§ **Aim of the task**:
Show me every line in the listing that has the word "space".

§ **Given information**:
..........
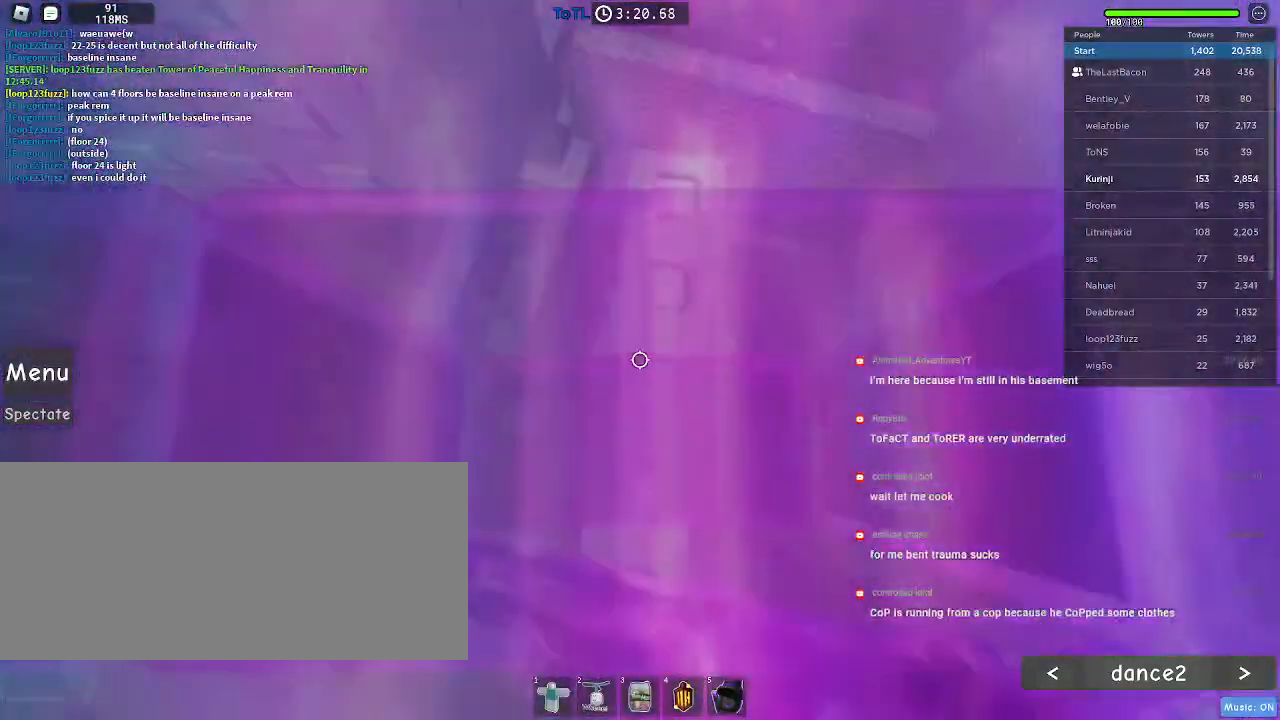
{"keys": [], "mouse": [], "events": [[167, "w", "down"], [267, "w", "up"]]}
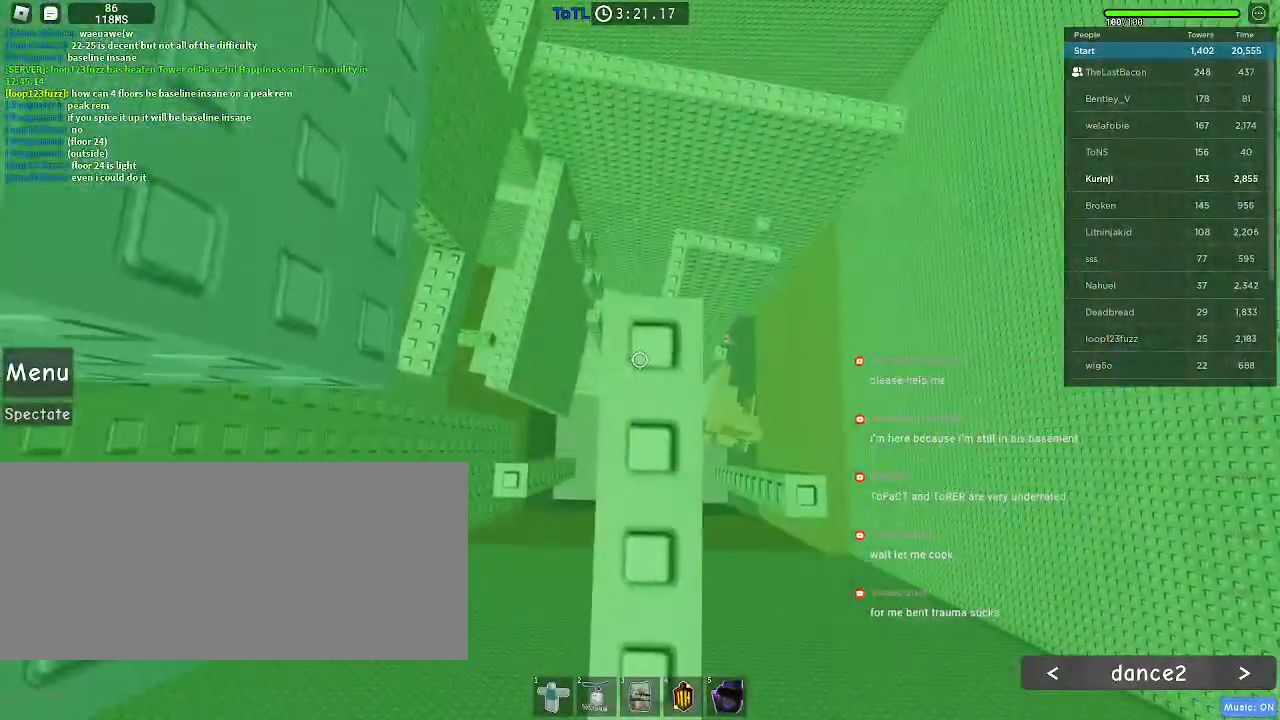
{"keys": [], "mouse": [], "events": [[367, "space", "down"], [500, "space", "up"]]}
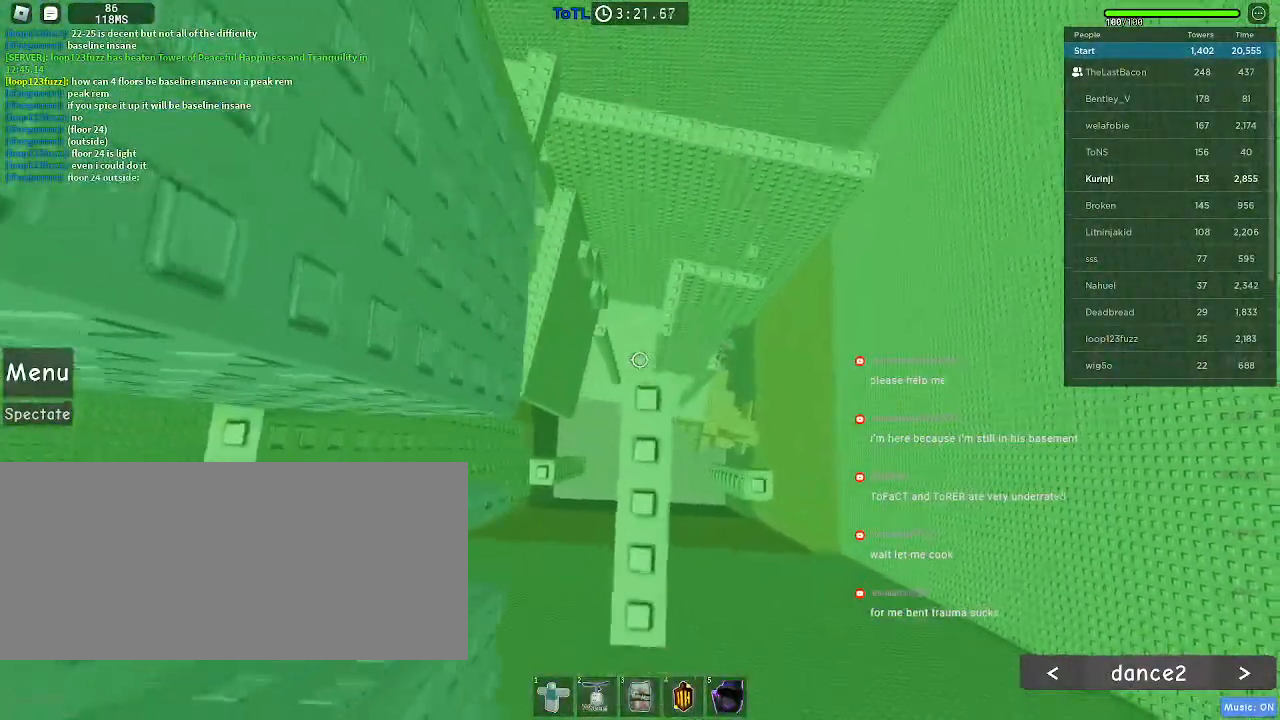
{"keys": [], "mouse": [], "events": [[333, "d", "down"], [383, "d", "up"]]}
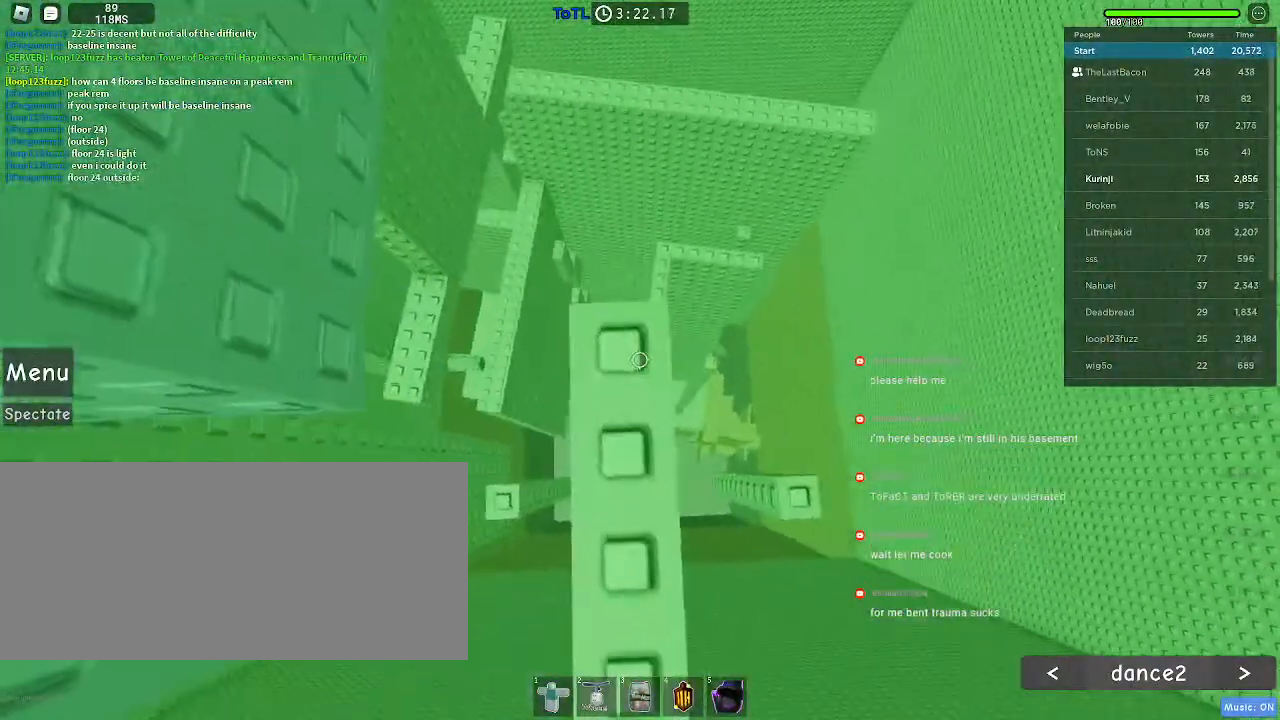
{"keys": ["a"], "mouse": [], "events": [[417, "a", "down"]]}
..........
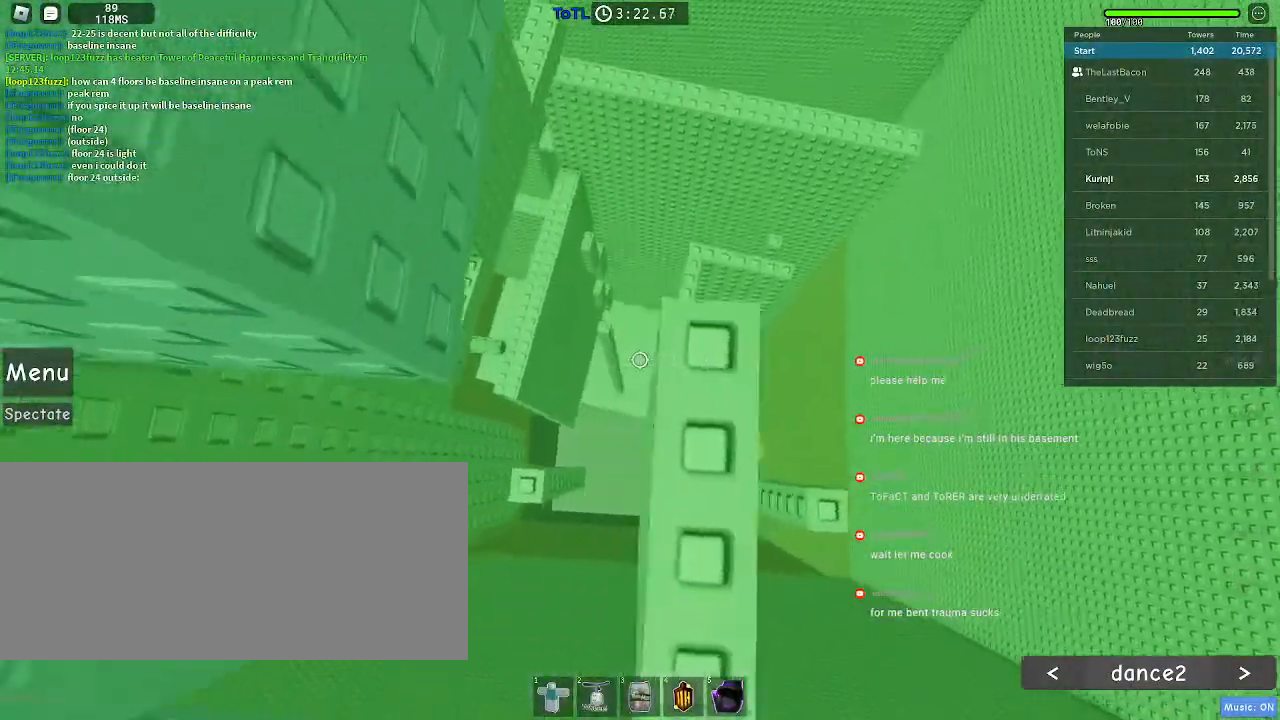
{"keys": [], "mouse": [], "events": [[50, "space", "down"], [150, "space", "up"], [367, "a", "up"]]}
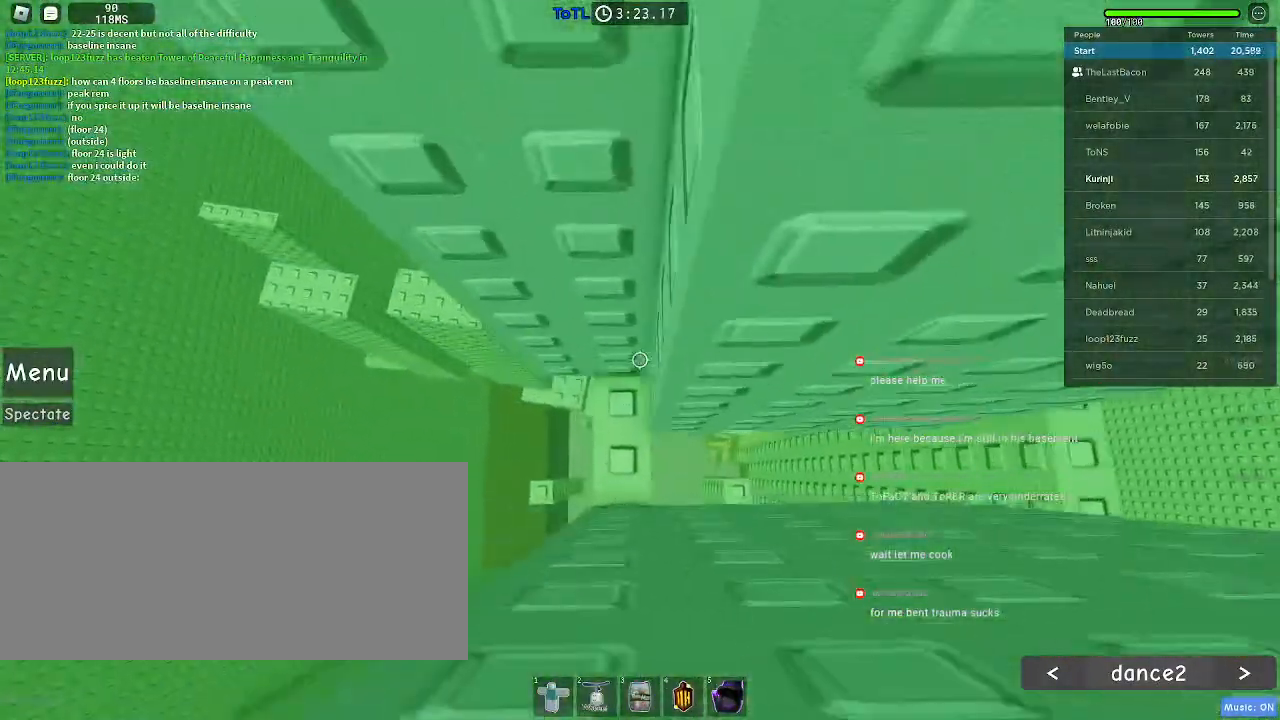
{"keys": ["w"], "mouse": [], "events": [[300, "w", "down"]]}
..........
§ **The answer**:
{"keys": [], "mouse": [], "events": [[367, "space", "down"], [500, "space", "up"]]}
{"keys": [], "mouse": [], "events": [[50, "space", "down"], [150, "space", "up"], [367, "a", "up"]]}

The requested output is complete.